US-based biotechnology firm Cellerant Therapeutics has received $47.5m contract under a second option exercised by the Biomedical Advanced Research and Development Authority (BARDA) to support the continued advanced development of CLT-008.

CLT-008 is a first-in-class, allogeneic, cell-based therapy to treat hematopoietic sub-syndrome of Acute Radiation Syndrome (ARS).

The recent funding is in addition to the $116.4m committed under the two-year base period and the first option, and is part of the total obligated contract valued at $163.8m.

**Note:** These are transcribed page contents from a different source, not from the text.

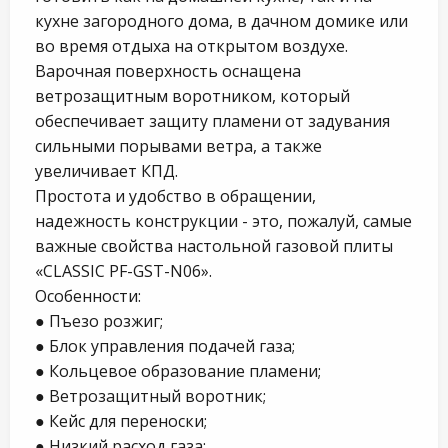
кухне загородного дома, в дачном домике или
во время отдыха на открытом воздухе.
Варочная поверхность оснащена
ветрозащитным воротником, который
обеспечивает защиту пламени от задувания
сильными порывами ветра, а также
увеличивает КПД.
Простота и удобство в обращении,
надежность конструкции - это, пожалуй, самые
важные свойства настольной газовой плиты
«CLASSIC PF-GST-N06».
Особенности:
● Пъезо розжиг;
● Блок управления подачей газа;
● Кольцевое образование пламени;
● Ветрозащитный воротник;
● Кейс для переноски;
● Низкий расход газа;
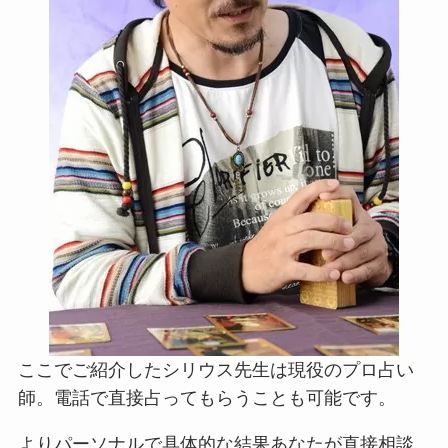
ここでご紹介したシリウス先生は現役のプロ占い
師。電話で直接占ってもらうことも可能です。
よりパーソナルで具体的な結果あなたが直接相談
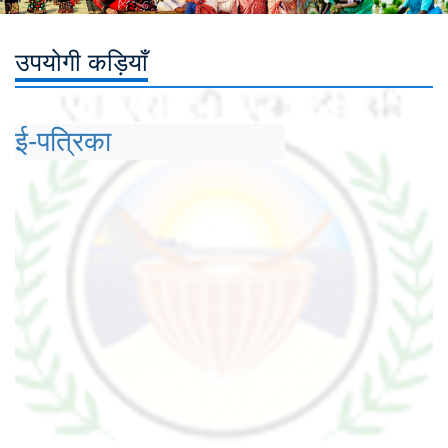
उपयोगी कड़ियाँ
ई-पत्रिका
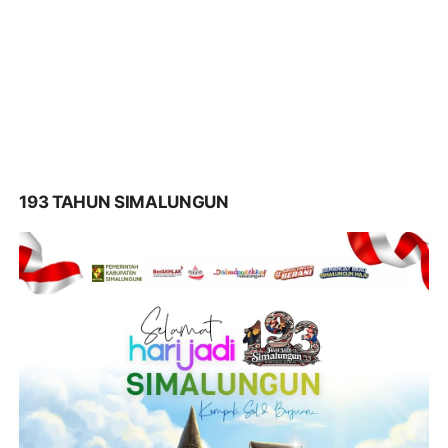
193 TAHUN SIMALUNGUN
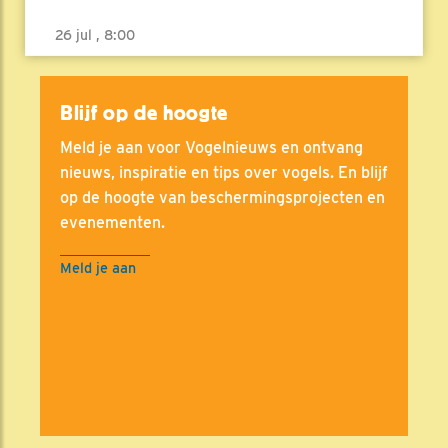
26 jul , 8:00
Blijf op de hoogte
Meld je aan voor Vogelnieuws en ontvang
nieuws, inspiratie en tips over vogels. En blijf
op de hoogte van beschermingsprojecten en
evenementen.
Meld je aan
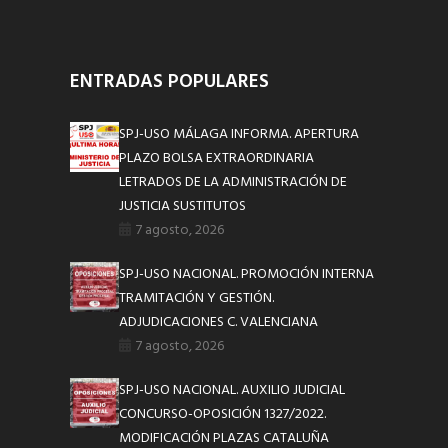
ENTRADAS POPULARES
SPJ-USO MÁLAGA INFORMA. APERTURA
PLAZO BOLSA EXTRAORDINARIA
LETRADOS DE LA ADMINISTRACIÓN DE
JUSTICIA SUSTITUTOS
7 agosto, 2026
SPJ-USO NACIONAL. PROMOCIÓN INTERNA
TRAMITACIÓN Y GESTIÓN.
ADJUDICACIONES C. VALENCIANA
7 agosto, 2026
SPJ-USO NACIONAL. AUXILIO JUDICIAL
CONCURSO-OPOSICIÓN 1327/2022.
MODIFICACIÓN PLAZAS CATALUÑA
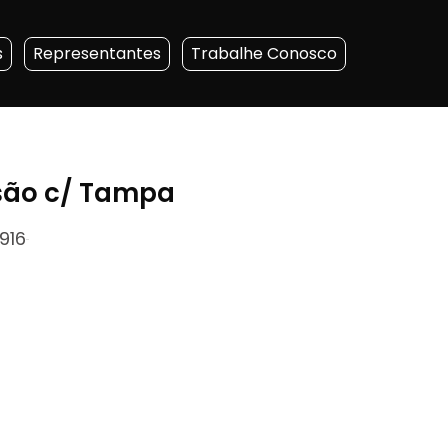
s
Representantes
Trabalhe Conosco
são c/ Tampa
916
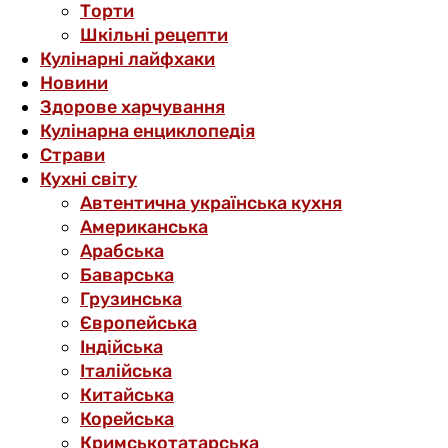
Торти
Шкільні рецепти
Кулінарні лайфхаки
Новини
Здорове харчування
Кулінарна енциклопедія
Страви
Кухні світу
Автентична українська кухня
Американська
Арабська
Баварська
Грузинська
Європейська
Індійська
Італійська
Китайська
Корейська
Кримськотатарська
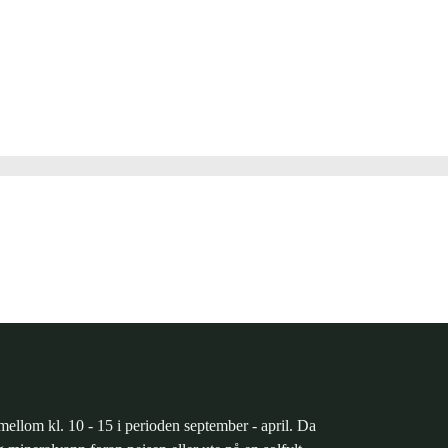
ellom kl. 10 - 15 i perioden september - april. Da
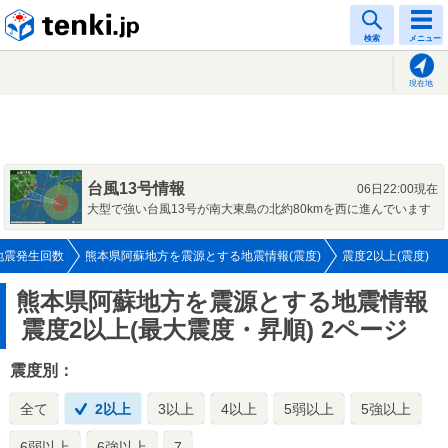
tenki.jp
検索
メニュー
現在地
台風13号情報
06日22:00現在
大型で強い台風13号が南大東島の北約80kmを西に進んでいます
地震発生回数
熊本県阿蘇地方を震源とする地震情報(震度)
震度2以上(震度)
熊本県阿蘇地方を震源とする地震情報
震度2以上(最大震度・昇順) 2ページ
震度別：
全て
2以上
3以上
4以上
5弱以上
5強以上
6弱以上
6強以上
7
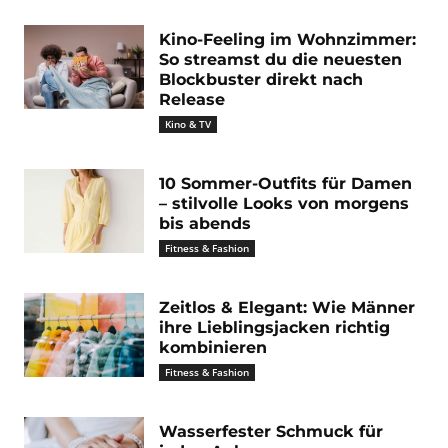
Kino-Feeling im Wohnzimmer:
So streamst du die neuesten
Blockbuster direkt nach
Release
Kino & TV
10 Sommer-Outfits für Damen
– stilvolle Looks von morgens
bis abends
Fitness & Fashion
Zeitlos & Elegant: Wie Männer
ihre Lieblingsjacken richtig
kombinieren
Fitness & Fashion
Wasserfester Schmuck für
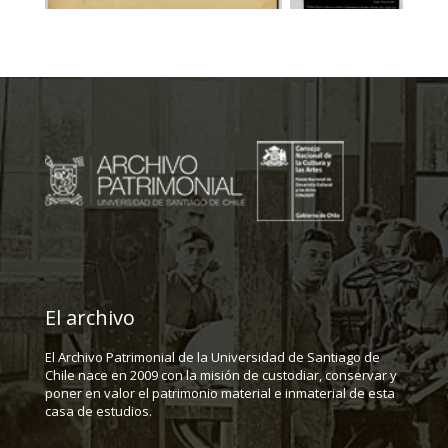
El archivo
El Archivo Patrimonial de la Universidad de Santiago de
Chile nace en 2009 con la misión de custodiar, conservar y
poner en valor el patrimonio material e inmaterial de esta
casa de estudios.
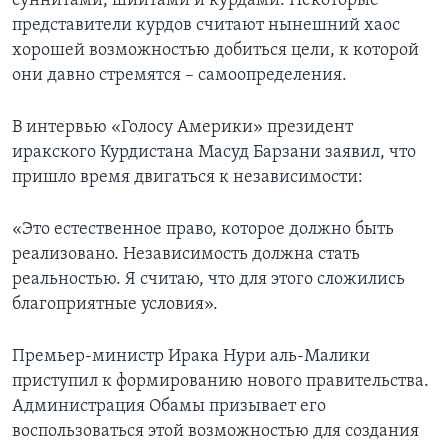
суннитами, шиитами и курдами. Некоторые
представители курдов считают нынешний хаос
хорошей возможностью добиться цели, к которой
они давно стремятся – самоопределения.
В интервью «Голосу Америки» президент
иракского Курдистана Масуд Барзани заявил, что
пришло время двигаться к независимости:
«Это естественное право, которое должно быть
реализовано. Независимость должна стать
реальностью. Я считаю, что для этого сложились
благоприятные условия».
Премьер-министр Ирака Нури аль-Малики
приступил к формированию нового правительства.
Администрация Обамы призывает его
воспользоваться этой возможностью для создания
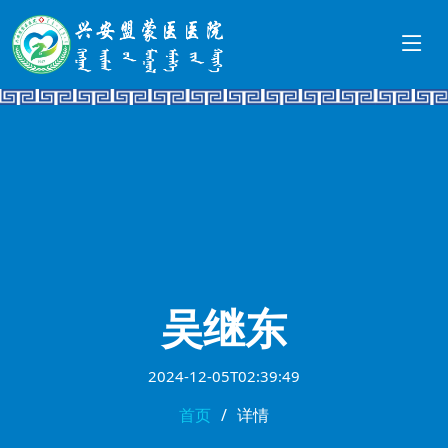
吴继东
2024-12-05T02:39:49
首页
详情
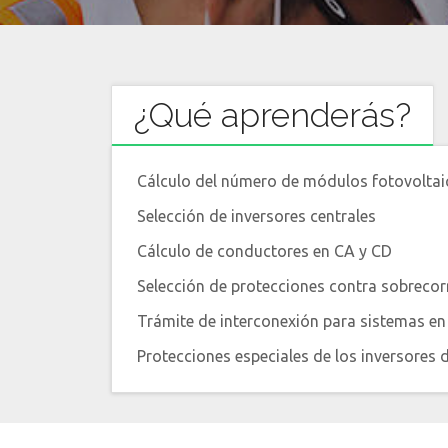
¿Qué aprenderás?
Cálculo del número de módulos fotovolta
Selección de inversores centrales
Cálculo de conductores en CA y CD
Selección de protecciones contra sobrecor
Trámite de interconexión para sistemas en
Protecciones especiales de los inversores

The funding will be used for the company’s randomized Phase II clinical trial in patients with acute myeloid leukemia (AML), and the nonclinical studies required for approval in treating ARS.

If licensed by the FDA, the federal government could buy CLT-008 for the Strategic National Stockpile under Project Bioshield, which is designed to accelerate the research, development, purchase and availability of effective medical countermeasures for the Strategic National Stockpile.

Cellerant Therapeutics president and chief executive officer Ram Mandalam said the company is happy that the federal government continues to support its efforts in this successful public-private partnership with BARDA.

"The exercise of this second option reflects recognition of the importance of this first-in-kind therapy to serve an unmet medical need to reduce the infection-related complications from severe neutropenia caused by chemotherapy or exposure to radiation," Mandalam said.

"These funds allow for the initiation and completion of a randomized Phase 2 trial in AML by building on efficacy signals observed to date in the clinic. We look forward to continuing to work with BARDA to advance CLT-008 development towards approval."